## The task
Every line in the records below between the one holding "neck: (607, 470)" and the one holding "right back paw: (327, 497)", inclusive, is to be set down exactly; all other lines are to be left out.

## Materials provided

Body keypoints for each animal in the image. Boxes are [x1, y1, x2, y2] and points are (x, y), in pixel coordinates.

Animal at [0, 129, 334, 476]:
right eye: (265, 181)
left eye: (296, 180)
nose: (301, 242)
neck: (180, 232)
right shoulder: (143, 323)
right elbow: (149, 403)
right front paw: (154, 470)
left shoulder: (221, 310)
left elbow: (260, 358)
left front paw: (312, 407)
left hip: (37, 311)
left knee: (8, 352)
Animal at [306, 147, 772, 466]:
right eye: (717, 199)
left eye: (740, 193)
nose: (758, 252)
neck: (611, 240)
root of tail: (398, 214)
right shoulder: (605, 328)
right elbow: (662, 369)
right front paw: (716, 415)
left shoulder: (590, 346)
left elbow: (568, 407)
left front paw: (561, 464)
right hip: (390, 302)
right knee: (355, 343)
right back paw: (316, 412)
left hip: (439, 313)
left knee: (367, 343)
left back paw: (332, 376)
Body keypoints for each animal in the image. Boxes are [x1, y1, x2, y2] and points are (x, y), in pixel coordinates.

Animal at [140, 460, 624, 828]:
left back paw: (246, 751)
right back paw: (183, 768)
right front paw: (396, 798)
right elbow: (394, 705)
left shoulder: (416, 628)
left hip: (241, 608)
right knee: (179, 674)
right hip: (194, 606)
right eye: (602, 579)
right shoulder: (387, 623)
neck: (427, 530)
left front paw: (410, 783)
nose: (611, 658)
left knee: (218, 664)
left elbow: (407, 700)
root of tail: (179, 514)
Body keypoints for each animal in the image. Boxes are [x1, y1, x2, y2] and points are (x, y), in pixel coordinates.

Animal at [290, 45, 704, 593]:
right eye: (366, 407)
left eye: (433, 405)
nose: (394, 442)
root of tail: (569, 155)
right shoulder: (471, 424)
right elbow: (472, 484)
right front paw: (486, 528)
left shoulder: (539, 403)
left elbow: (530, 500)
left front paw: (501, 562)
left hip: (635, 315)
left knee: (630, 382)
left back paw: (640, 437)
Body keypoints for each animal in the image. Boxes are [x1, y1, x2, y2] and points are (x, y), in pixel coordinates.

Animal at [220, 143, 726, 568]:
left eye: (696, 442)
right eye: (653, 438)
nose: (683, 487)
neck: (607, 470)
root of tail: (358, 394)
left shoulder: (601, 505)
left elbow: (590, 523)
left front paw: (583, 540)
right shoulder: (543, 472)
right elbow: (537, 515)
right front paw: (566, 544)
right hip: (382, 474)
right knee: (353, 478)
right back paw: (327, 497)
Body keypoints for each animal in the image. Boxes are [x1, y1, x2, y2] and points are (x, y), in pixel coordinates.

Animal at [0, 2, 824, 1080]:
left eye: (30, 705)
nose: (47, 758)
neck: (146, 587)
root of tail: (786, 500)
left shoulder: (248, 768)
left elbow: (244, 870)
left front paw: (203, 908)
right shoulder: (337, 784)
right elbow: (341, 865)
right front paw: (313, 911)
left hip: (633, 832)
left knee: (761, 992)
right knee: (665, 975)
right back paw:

## Task result
neck: (607, 470)
root of tail: (358, 394)
left shoulder: (601, 505)
left elbow: (590, 523)
left front paw: (583, 540)
right shoulder: (543, 472)
right elbow: (537, 515)
right front paw: (566, 544)
right hip: (382, 474)
right knee: (353, 478)
right back paw: (327, 497)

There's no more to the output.